Maps shows your location on the map using GPS, A-GPS, Wi-Fi, or network (cell ID) based positioning.
A-GPS and other enhancements to GPS may require transferring small amounts of data over the cellular network.
The global positioning system (GPS) is a navigation system that uses satellites to work out where you are.
The Assisted GPS (A-GPS) network service retrieves location information using the cellular network, and assists GPS in calculating your current location.
Your phone is set up to use the Nokia A-GPS service, unless your network service provider has its own A-GPS settings. To get the assistance data to your phone, you need to be able to connect to the internet. Your phone gets the data from the service only when needed.
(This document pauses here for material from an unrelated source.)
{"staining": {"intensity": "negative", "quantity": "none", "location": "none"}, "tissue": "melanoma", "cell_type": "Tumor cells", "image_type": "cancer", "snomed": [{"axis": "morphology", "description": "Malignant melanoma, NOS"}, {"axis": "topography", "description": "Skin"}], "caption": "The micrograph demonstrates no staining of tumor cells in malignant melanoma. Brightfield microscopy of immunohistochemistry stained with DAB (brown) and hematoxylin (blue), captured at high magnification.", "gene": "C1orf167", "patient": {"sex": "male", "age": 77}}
Wi-Fi positioning improves positioning accuracy when GPS signals are not available, especially when you are indoors or between tall buildings.
With network (cell ID) based positioning, Maps locates you through the cellular system your phone is currently connected to.
The availability and quality of GPS signals may be affected by your location, satellite positions, buildings, natural obstacles, weather conditions, and adjustments to GPS satellites made by the United States government. GPS signals may not be available inside buildings or underground.
Do not use GPS for precise location measurement, and never rely solely on the location information provided by GPS and cellular networks.
Depending on the available positioning methods, the accuracy of positioning may vary from a few yards to several miles.